Router scalability impacts the economics of the POP by reducing non-revenue generating ports. Ports are used to support customer traffic not connecting to other routers. Reliability can also affect POP economics by reducing operating expenses and generating capex savings by eliminating the need for redundant routers. Replacing redundant routers with a single 99.999% availability router would bring the IP network closer to a voice network model.

When the goal was keeping up with traffic growth or even building out networks in anticipation of demand, carriers were less concerned about how the networks were built. Today, carriers are realizing that the way IP backbones were built in the past may be one of the reasons their IP business is under-performing in terms of profitability. A core router specifically built for carriers could pave the way for a new network architecture that would be more cost effective, more reliable, and performs better.

Carriers are looking for improvements in the next generation of routers, such as better resiliency and faster convergence in support of real-time applications. Delivering carrier-class reliability and scalability are capabilities that every router vendor is talking about, but few actually deliver. Unfortunately, for incumbent router vendors, these are not capabilities that can be easily added to systems that were not initially designed to support them. A question that is worth asking is whether established router vendors will have the ability to deliver these next-gen platforms to the market. It is a significant undertaking requiring complex software and hardware development. Achieving high availability begins with building reliable hardware and software. Opportunities for reliability improvement exist through product development, training, network design and redundancy issues, network utilization, and multi-layer protection strategies.

In order for IP Services to reach their potential, the reliability of routers must be dramatically improved from the current average of 1200 minutes of downtime per year. One of the fundamental design objectives for carrier-class core routers is to deliver 99.999%+ availability (5 minutes of downtime per year). In order to achieve this goal, vendors must take a comprehensive approach to reliability and availability, which minimizes both scheduled and unscheduled downtime in IP networks.
Redundant Hardware: Core router hardware must be designed with no single point of failure. All components have to be fully redundant including route controllers, line cards, power feeds, bay controllers, and cooling units. The switch fabric must be completely passive and provide rich path diversity for intra-router traffic. Other features such as carrier-class enclosures with integrated wire management can also minimize the risk of inadvertent fiber removal.

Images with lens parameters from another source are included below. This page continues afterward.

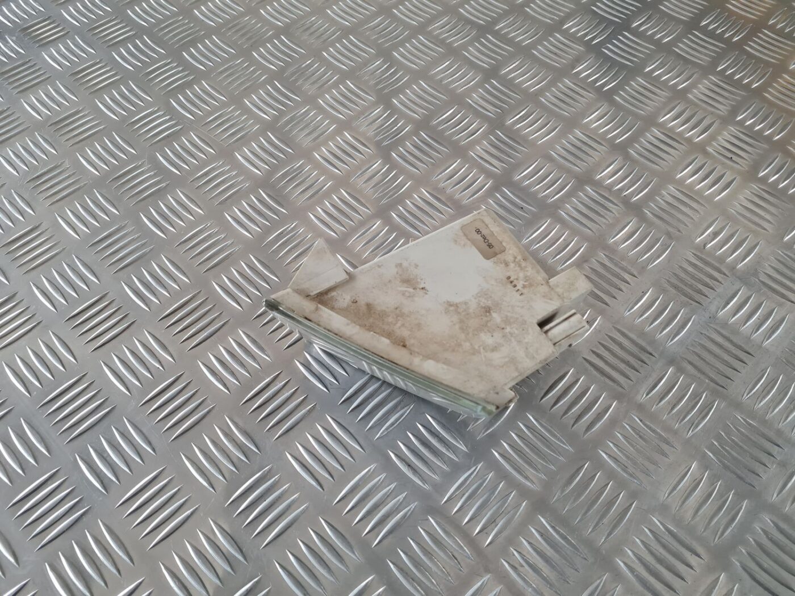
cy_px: 298
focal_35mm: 26
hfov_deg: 67.3
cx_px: 398
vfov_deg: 53.1
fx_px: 597
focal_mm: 5.4
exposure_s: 1/100
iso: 160
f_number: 1.8
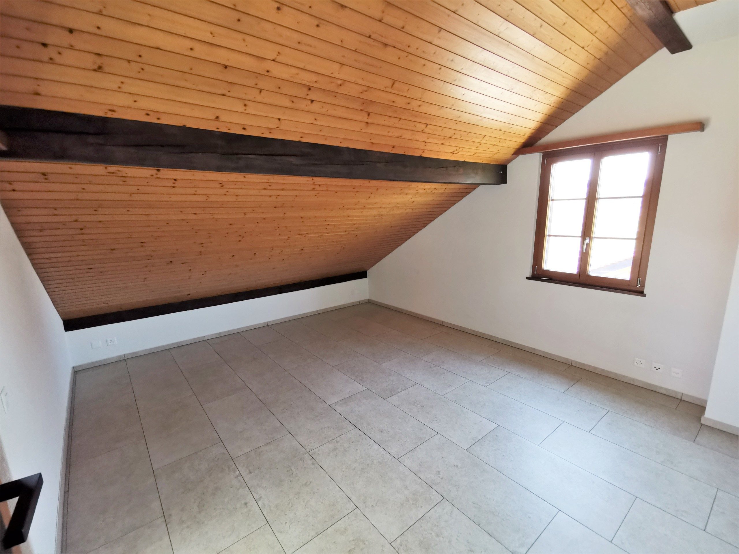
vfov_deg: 78.1
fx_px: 342
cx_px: 370
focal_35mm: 16
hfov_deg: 94.5
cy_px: 277
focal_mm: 2.35
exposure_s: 1/60
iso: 200
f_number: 2.2
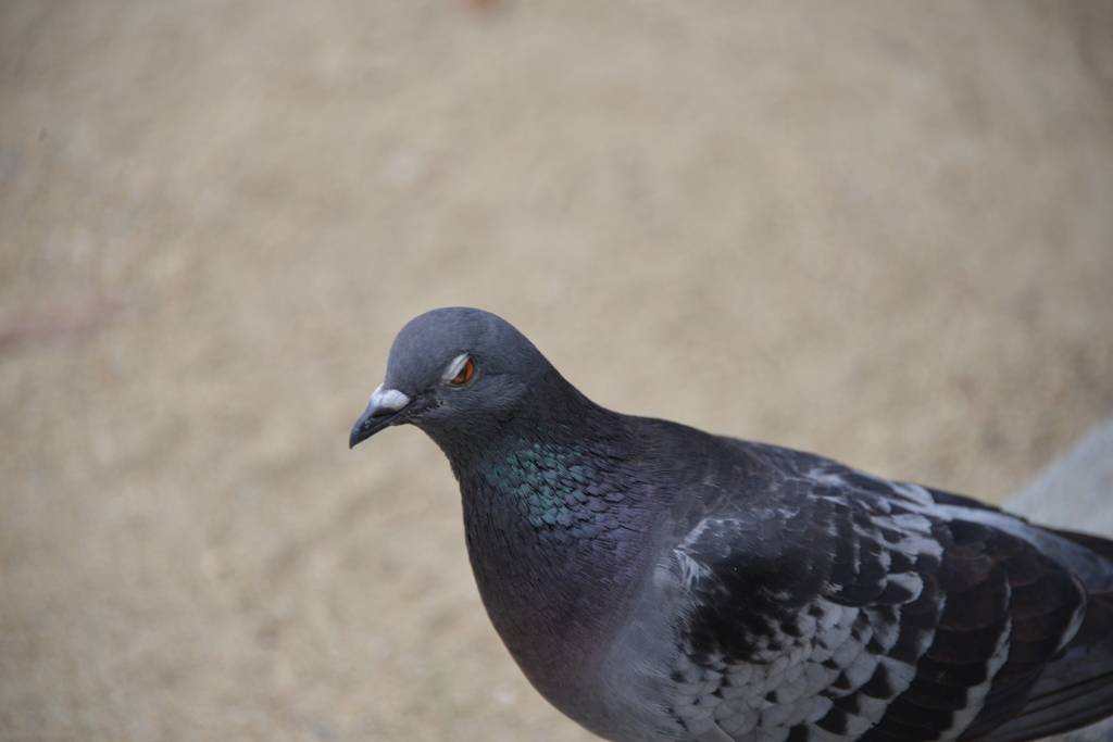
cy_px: 371
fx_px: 9276
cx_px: 556
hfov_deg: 6.9
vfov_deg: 4.6
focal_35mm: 300
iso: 400
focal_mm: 300
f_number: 5.6
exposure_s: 1/400
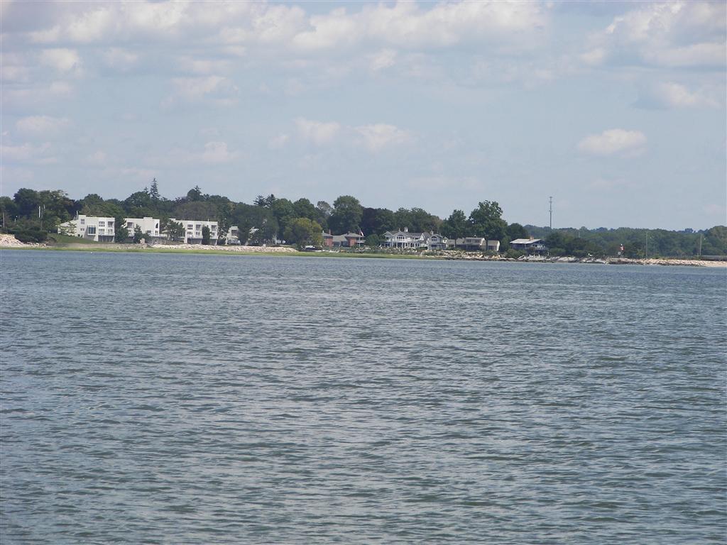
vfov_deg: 6.3
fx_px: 4935
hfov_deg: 8.4
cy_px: 272
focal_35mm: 235
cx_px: 364
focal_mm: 39
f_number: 5
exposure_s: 1/640
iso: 64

Robust Software: Core routing operating system software has to be purpose-built for high-volume core routing and leverage a distributed architecture for high reliability. Newly available, Non-Stop Routing NSRTM Technology further improves overall system availability by providing hot-standby route controller protection without the need for protocol extensions (see Appendix 1 - NSR Technology).

Non-Disruptive Operational Model: Core routers must be designed to minimize the disruptions to a network that typically occur with router configuration changes, software upgrades or expansion.

• A scalable architecture design allows in-service addition of line-cards or bays. • Links can be expanded without packet loss using Composite Links technology. • Software upgrades can be performed in-service (hitless) using non-stop routing technology. • All components are hot swappable.


Vendors must step up and guarantee 99.999% availability. For carriers, the immediate impact of achieving 99.999% router availability is higher quality IP services, fewer outages and reduced maintenance costs. In the longer term, carriers can realize significant network cost reduction by redesigning their networks to eliminate redundant routers and links required to compensate for the low availability of conventional routers.